Was that because Native Americans in Oklahoma don’t get lupus? No. It was because IHS Oklahoma had limited rheumatology infrastructure at the time the data was collected. That wouldn’t exist until 2011. They conducted their census in 2009.

We observe disparities in every study that’s been done. Black women consistently show higher rates, and by all accounts that demographic appears to have more aggressive disease. But we cannot say how much of the observed disparity is biology versus access, detection, and counting methodology, because the counting itself is incomplete.


The perception that lupus is rare is not a fact.

It’s an artifact of not conducting an accurate census. And that artifact has clinical consequences every time one of us sits in an exam room and gets told our symptoms are probably anxiety.

This may be contributing to the roughly 3-4 year average for diagnostic delay (and as long as 6 in some cohorts).

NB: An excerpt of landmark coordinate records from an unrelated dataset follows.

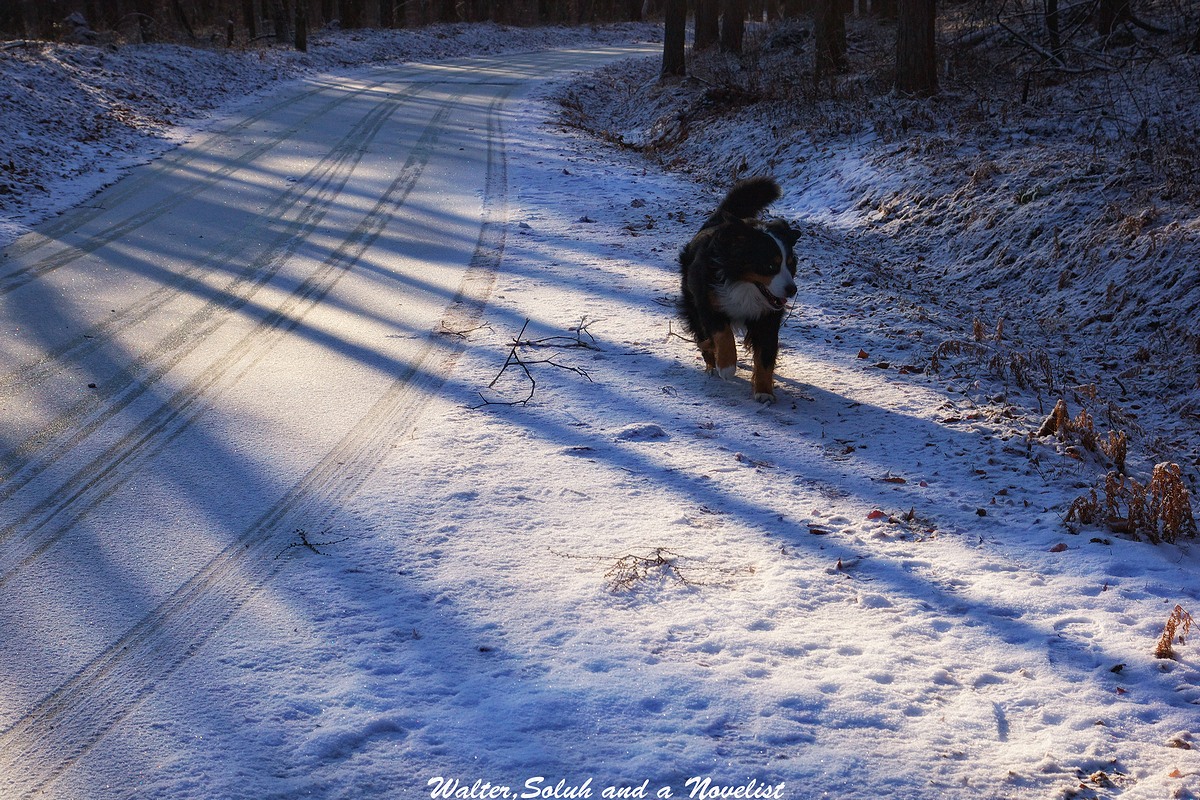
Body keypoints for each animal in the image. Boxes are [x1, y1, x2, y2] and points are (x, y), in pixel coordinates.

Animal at [681, 175, 801, 400]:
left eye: (790, 264)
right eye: (770, 266)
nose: (792, 290)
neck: (743, 285)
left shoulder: (768, 317)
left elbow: (765, 353)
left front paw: (764, 391)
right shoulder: (708, 301)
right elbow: (723, 333)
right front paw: (727, 366)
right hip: (691, 302)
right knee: (702, 335)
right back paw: (711, 362)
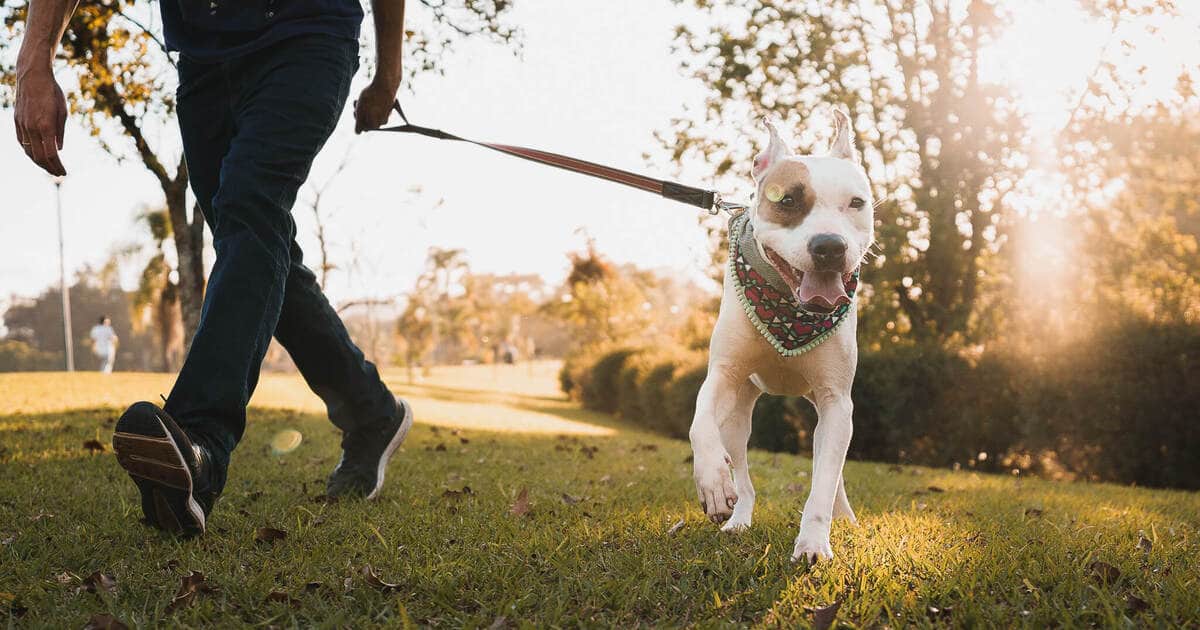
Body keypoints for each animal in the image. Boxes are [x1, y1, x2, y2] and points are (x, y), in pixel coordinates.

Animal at [691, 110, 878, 561]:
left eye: (856, 203)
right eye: (787, 200)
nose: (830, 246)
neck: (790, 315)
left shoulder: (836, 401)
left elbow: (824, 481)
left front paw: (813, 542)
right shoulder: (723, 375)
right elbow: (699, 421)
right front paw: (712, 481)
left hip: (828, 417)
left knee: (832, 469)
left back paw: (843, 517)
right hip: (738, 418)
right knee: (743, 473)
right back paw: (738, 517)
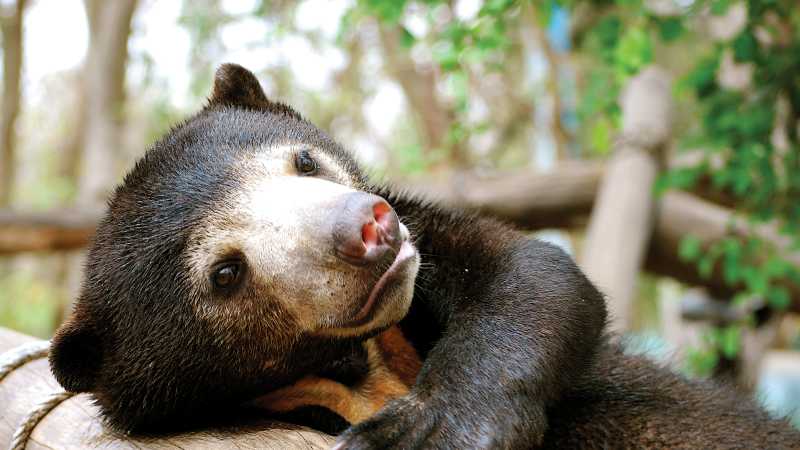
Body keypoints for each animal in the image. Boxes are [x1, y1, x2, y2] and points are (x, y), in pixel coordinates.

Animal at [48, 64, 800, 449]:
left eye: (304, 162)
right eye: (225, 273)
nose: (367, 230)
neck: (369, 363)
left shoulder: (434, 240)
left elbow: (536, 278)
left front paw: (434, 430)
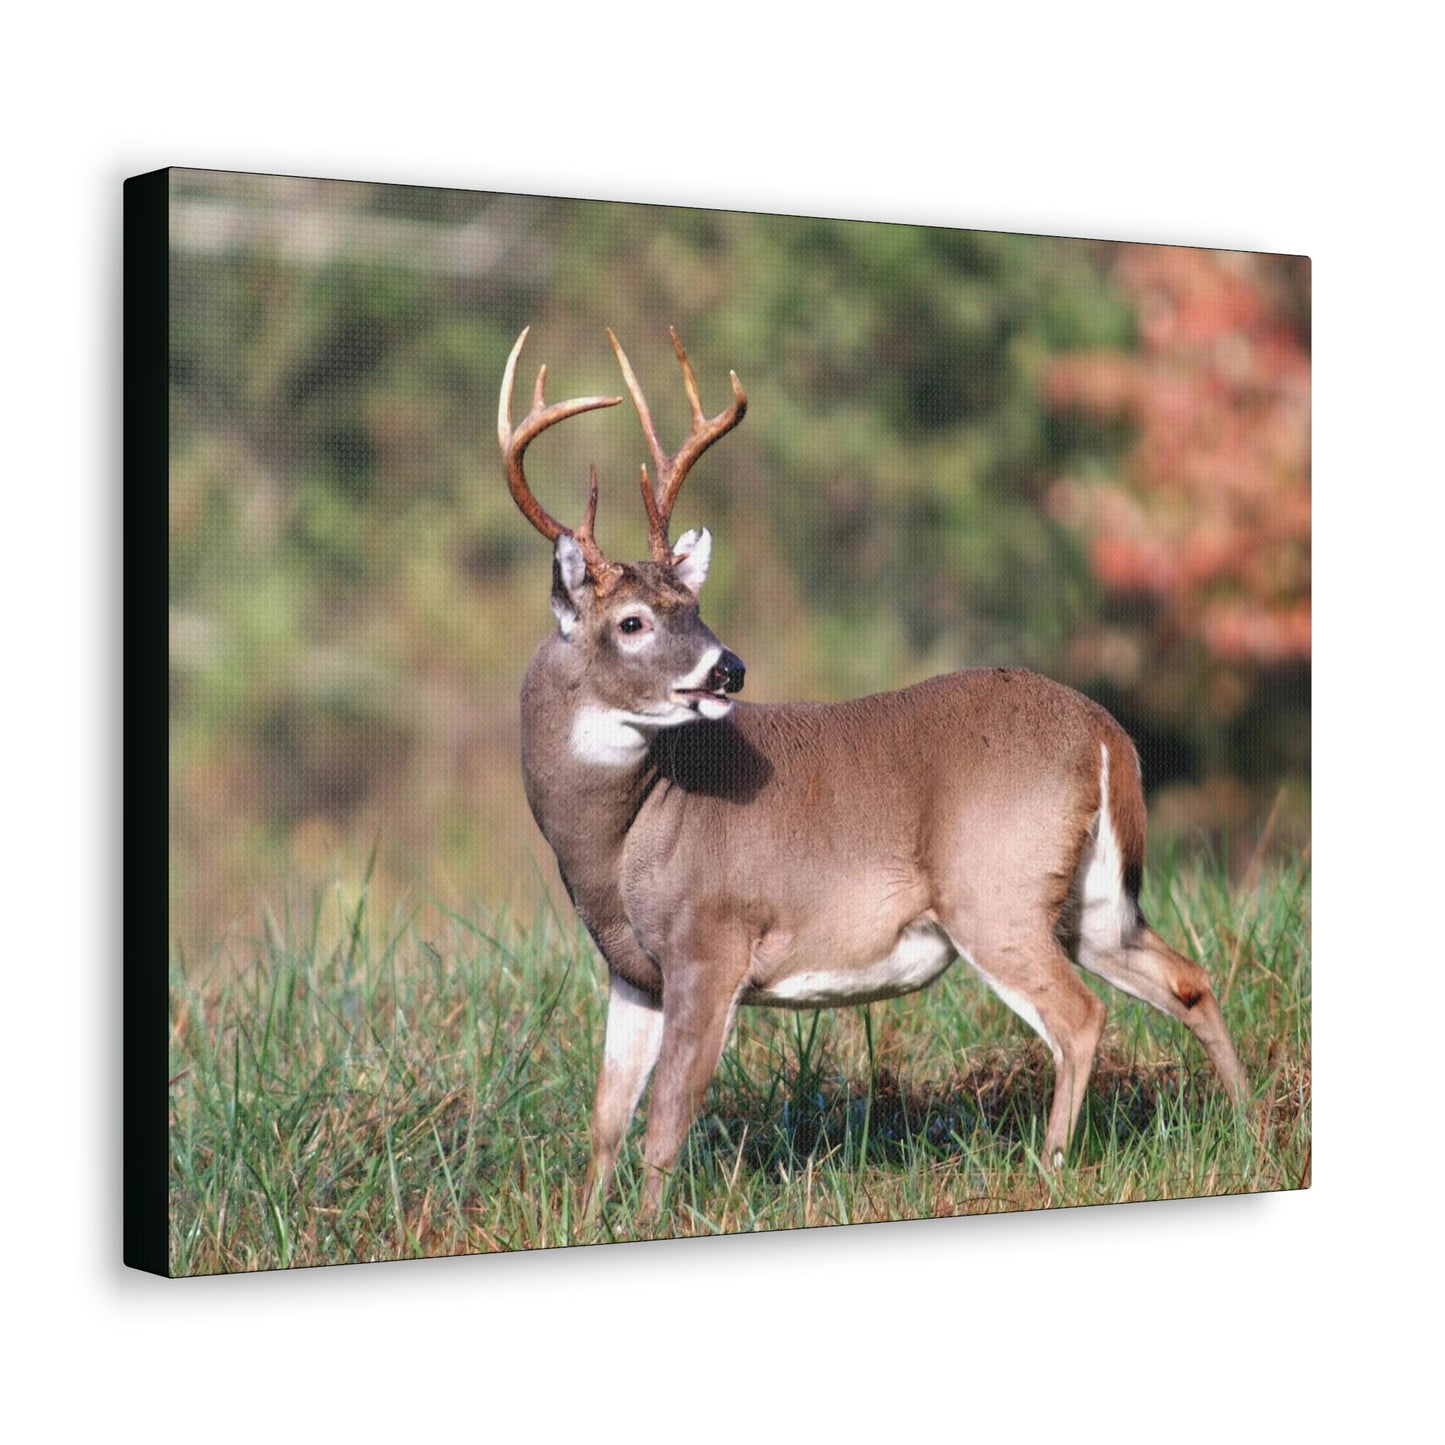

Which then in turn leaves more time for organ damage accrual and missed opportunities for earlier interventions, which are often less costly and allow patients to remain working and stay off disability for longer periods.

I am not saying this is a doctor problem or a bureaucratic problem or a patient problem or a race or sex problem.

This is a simple numbers problem.

We need to start reporting cases of SLE (and other lupus-associated diseases) to a national registry. This will improve health outcomes, research funding, and save lives of those who are caught far beyond just joint aches and rashes.


What you can do

(and I’m not associated with any of these organizations, for the record):

If you have multiple family members with lupus or a lupus-spectrum condition, consider enrolling in the OMRF Lupus Family Registry and Repository. They’re specifically looking for families with two or more affected members. It’s one of the few efforts that’s actually trying to build a real genetic dataset. Contact: ADI-Requests@omrf.org or (405) 271-7221.

If you’re in the U.S., the Lupus Foundation’s RAY registry (lupus.org) is an online self-enrollment option, it takes about 45 minutes and you can save your progress.